Semanas atrás, metade do gabinete que governa o Irã adoeceu da Covid-19, inclusive o ministro da Saúde – dois parlamentares e um conselheiro do líder supremo morreram. Na Itália, o vírus pegou o presidente de um dos partidos da coalizão governista. Uma deputada britânica, que também é secretária de Saúde, foi infectada. O ministro da Cultura da França e ao menos outros cinco deputados do país também. A Espanha fechou sua Câmara depois que o secretário-geral do partido Vox foi diagnosticado com a doença. O primeiro-ministro canadense, Justin Trudeau, se impôs isolamento depois que sua mulher apresentou sintomas similares aos da Covid-19.
Por que há tantos governantes infectados? Por dever profissional, políticos mantêm mais contatos interpessoais do que a média da humanidade. Vivem com um séquito à sua volta, atendem dezenas de pessoas diariamente e são insistentemente instados a cumprimentar todos que encontram pelo caminho. Não podem recusar aperto de mão, beijo, abraço nem selfie. Frequentam lugares lotados, como comícios, congressos e festas, quase todo dia. Logo, estão expostos a muito mais oportunidades de contágio do que um não político. O contato pessoal é a principal forma de contágio do SARS-CoV-2. Além disso, o vírus saiu da Ásia para a Europa de avião. Começou a circular no Ocidente entre pessoas que têm alto poder aquisitivo ou ocupações que as obrigam a ir e voltar do exterior. É justamente o tipo de profissional que trabalha em governos ou que se relaciona com burocratas e governantes. Daí a políticos se tornarem vetores da pandemia não demora.
Se os riscos que correm são semelhantes, as reações dos governantes podem ser bem diferentes. Já no final de fevereiro, com duas mortes pelo coronavírus confirmadas na França, o presidente Emmanuel Macron entendeu a gravidade do que estava por vir, “uma epidemia está chegando”, declarou na época. Na semana passada, a chanceler da Alemanha Angela Merkel decidiu encarar publicamente o problema com o ceticismo que a velocidade de sua propagação desperta.
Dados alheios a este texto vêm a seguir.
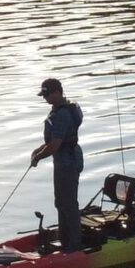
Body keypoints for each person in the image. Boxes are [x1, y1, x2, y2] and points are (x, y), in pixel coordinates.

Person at [29, 78, 89, 252]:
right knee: (60, 202)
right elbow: (54, 141)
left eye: (47, 94)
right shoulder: (61, 109)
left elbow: (55, 145)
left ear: (57, 92)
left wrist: (39, 157)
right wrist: (38, 149)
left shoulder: (63, 114)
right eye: (43, 95)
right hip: (63, 159)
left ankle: (75, 245)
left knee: (68, 203)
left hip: (68, 162)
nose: (45, 98)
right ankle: (65, 239)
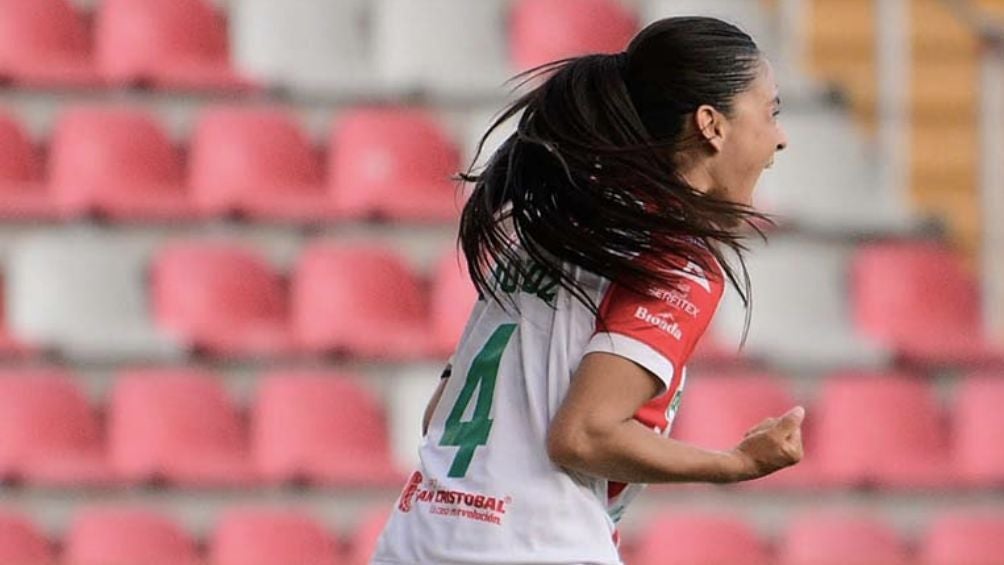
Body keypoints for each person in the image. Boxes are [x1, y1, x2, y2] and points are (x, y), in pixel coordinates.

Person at [372, 16, 802, 565]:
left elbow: (440, 413)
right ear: (711, 125)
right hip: (533, 546)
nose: (780, 137)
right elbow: (583, 435)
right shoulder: (674, 261)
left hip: (416, 541)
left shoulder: (555, 232)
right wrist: (734, 464)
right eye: (771, 112)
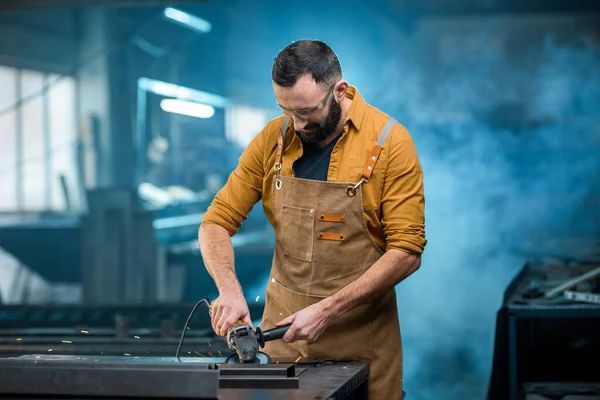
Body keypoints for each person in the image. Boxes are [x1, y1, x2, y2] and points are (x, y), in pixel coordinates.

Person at [199, 39, 426, 399]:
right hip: (281, 346)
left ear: (339, 90)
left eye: (307, 111)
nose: (297, 124)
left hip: (360, 345)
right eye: (286, 111)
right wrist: (228, 289)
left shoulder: (390, 142)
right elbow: (216, 221)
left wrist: (326, 310)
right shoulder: (273, 139)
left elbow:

Quando três mortes e 1.296 casos haviam sido confirmados em seu país, a maior economia europeia, Merkel não tergiversou. O consenso entre especialistas, ela antecipou, é que de 60% a 70% da população deve ser infectada enquanto perdurar o quadro atual, em que não há vacina ou tratamento disponíveis.
No canto oposto ficaram as reações dos governantes brasileiros. O ministro da Educação, Abraham Weintraub, fez troça da possibilidade de a presidente do Todos pela Educação ter estado com suspeita da doença – o evento que a organização promoveu foi suspenso no meio da programação para evitar contágios, depois que Rodrigo Maia já havia participado. No Twitter, citou um salmo da Bíblia que diz: “O Senhor fará recair sobre eles a sua própria iniquidade, e os destruirá na sua própria malícia; o Senhor nosso Deus os destruirá”. Os exames laboratoriais de Priscila Cruz, a presidente do Todos pela Educação, acabaram por descartar a infecção. Já a contraprova de Wajngarten, um colega de Weintraub, deu positivo. Iniquidades da pandemia.
Até dias antes desafiado pelo Executivo, o Congresso está agora sendo bajulado pelo governo federal. Bolsonaro e equipe precisam dos parlamentares para aprovar medidas emergenciais, como a liberação de verba extra para o sistema de saúde. Alvo preferencial dos memes bolsonaristas nas redes, Rodrigo Maia, como presidente da Câmara, tem o poder de pautar ou não a votação dos pedidos emergenciais do governo. Indagado se, como Bolsonaro e sua equipe, ele iria se submeter ao teste da Covid-19, Maia disse que não. Há vantagens em manter uma relação distante com o presidente da República.